### Materials provided

Start of Block

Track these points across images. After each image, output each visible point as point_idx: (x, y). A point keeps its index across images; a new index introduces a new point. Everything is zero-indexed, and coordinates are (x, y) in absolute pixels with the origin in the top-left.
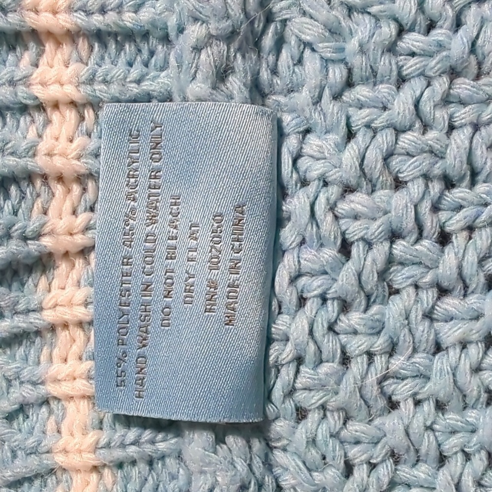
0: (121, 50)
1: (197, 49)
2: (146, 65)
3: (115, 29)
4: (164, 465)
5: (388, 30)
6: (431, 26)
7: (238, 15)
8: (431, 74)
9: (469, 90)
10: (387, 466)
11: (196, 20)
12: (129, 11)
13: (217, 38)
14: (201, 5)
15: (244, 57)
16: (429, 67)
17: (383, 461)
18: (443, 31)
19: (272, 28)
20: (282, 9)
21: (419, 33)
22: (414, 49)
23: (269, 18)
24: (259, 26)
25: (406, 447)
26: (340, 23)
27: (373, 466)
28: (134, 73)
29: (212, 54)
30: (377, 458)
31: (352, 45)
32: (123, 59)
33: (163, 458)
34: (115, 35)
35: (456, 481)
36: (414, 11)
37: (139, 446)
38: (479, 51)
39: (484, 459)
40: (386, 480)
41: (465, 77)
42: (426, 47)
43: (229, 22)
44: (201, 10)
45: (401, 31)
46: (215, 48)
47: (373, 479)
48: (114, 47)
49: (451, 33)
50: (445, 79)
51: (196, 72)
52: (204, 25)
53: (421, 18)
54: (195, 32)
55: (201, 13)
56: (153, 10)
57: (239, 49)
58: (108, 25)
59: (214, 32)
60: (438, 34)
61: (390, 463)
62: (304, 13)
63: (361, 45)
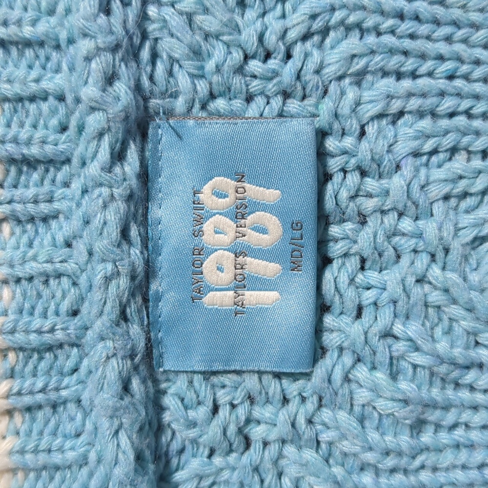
0: (23, 56)
1: (88, 59)
2: (44, 68)
3: (15, 39)
4: (65, 408)
5: (237, 56)
6: (268, 56)
7: (120, 32)
8: (269, 93)
9: (296, 108)
10: (245, 407)
11: (85, 35)
12: (27, 25)
13: (104, 50)
14: (89, 24)
15: (126, 66)
16: (267, 89)
17: (242, 402)
18: (277, 61)
19: (147, 45)
20: (154, 30)
21: (259, 60)
22: (256, 73)
23: (144, 36)
24: (137, 41)
25: (259, 390)
26: (201, 47)
27: (233, 406)
28: (34, 74)
29: (101, 63)
30: (238, 399)
31: (210, 65)
32: (24, 63)
33: (65, 403)
34: (16, 44)
35: (292, 419)
36: (256, 44)
37: (45, 393)
38: (303, 79)
39: (315, 402)
40: (243, 418)
41: (294, 98)
42: (265, 73)
43: (113, 37)
44: (90, 28)
45: (246, 58)
46: (103, 57)
47: (233, 417)
48: (16, 53)
49: (282, 64)
50: (279, 99)
51: (88, 77)
52: (93, 39)
53: (261, 50)
54: (85, 46)
55: (90, 30)
56: (48, 25)
57: (122, 60)
58: (10, 36)
59: (101, 45)
60: (273, 63)
61: (247, 404)
62: (172, 35)
63: (217, 66)
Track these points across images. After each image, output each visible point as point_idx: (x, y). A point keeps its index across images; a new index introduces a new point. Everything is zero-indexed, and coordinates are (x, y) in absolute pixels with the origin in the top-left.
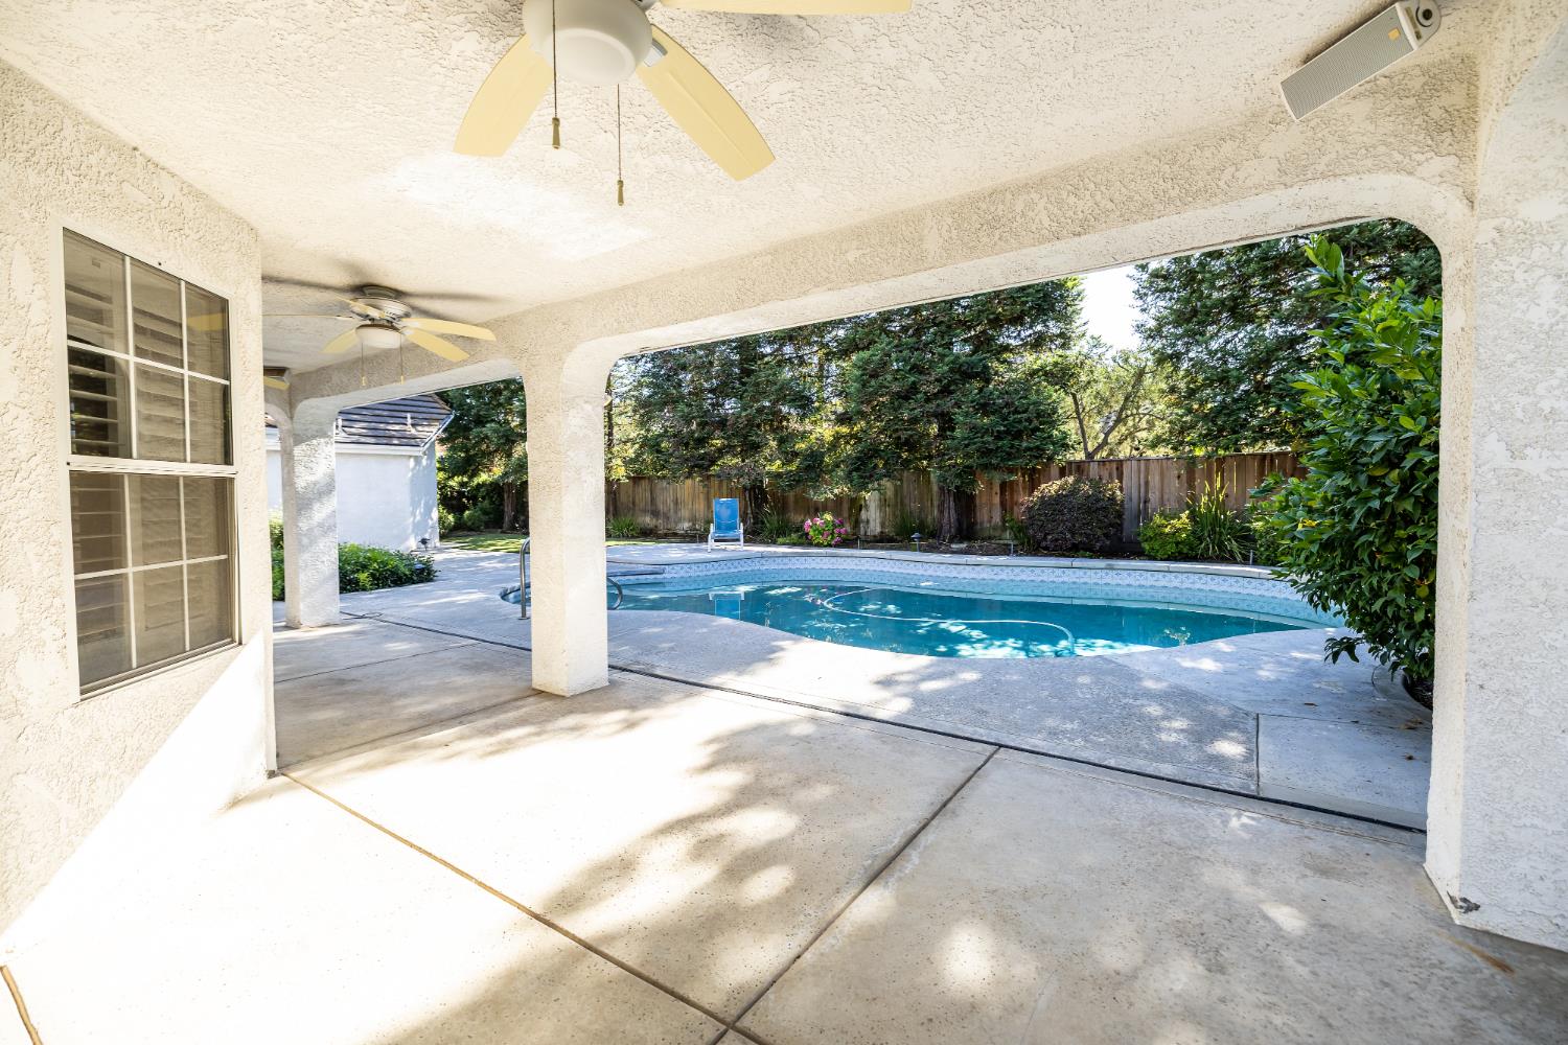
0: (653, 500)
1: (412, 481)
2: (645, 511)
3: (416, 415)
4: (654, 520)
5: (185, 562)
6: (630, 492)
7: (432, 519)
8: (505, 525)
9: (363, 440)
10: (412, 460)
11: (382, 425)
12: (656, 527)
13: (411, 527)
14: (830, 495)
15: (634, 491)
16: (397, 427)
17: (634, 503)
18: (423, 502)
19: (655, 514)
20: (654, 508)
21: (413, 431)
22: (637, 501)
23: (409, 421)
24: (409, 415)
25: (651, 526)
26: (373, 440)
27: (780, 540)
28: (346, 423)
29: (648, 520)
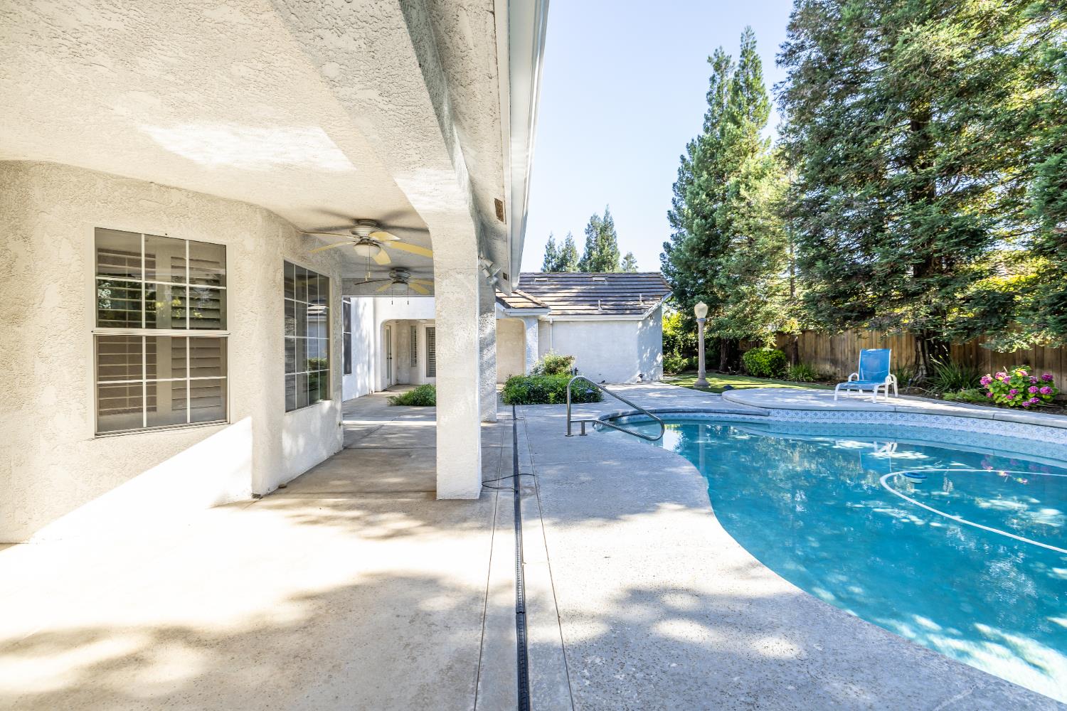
0: (832, 349)
1: (640, 336)
2: (825, 360)
3: (644, 294)
4: (833, 368)
5: (188, 379)
6: (813, 342)
7: (657, 361)
8: (721, 367)
9: (609, 312)
10: (640, 323)
11: (623, 303)
12: (835, 374)
13: (638, 366)
14: (1025, 345)
15: (816, 342)
16: (632, 303)
17: (816, 352)
18: (649, 350)
19: (834, 362)
20: (833, 357)
21: (642, 304)
22: (819, 350)
23: (641, 298)
24: (641, 295)
25: (831, 373)
26: (615, 312)
27: (947, 395)
28: (603, 303)
29: (828, 368)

End of Block

### Work order
Reproduce verbatim the opening line of the material and every line after it, up to and including the line with "9: (469, 90)", but no pictures.

### Your solution
Track these points across images. After each image, output each visible point as point_idx: (x, y). A point keeps its index across images; a new index introduces a new point. Everything is zero-indexed, and coordinates are (x, y) in absolute pixels with the origin in the top-left.
0: (121, 50)
1: (197, 49)
2: (146, 65)
3: (115, 29)
4: (164, 465)
5: (388, 30)
6: (431, 26)
7: (238, 15)
8: (431, 74)
9: (469, 90)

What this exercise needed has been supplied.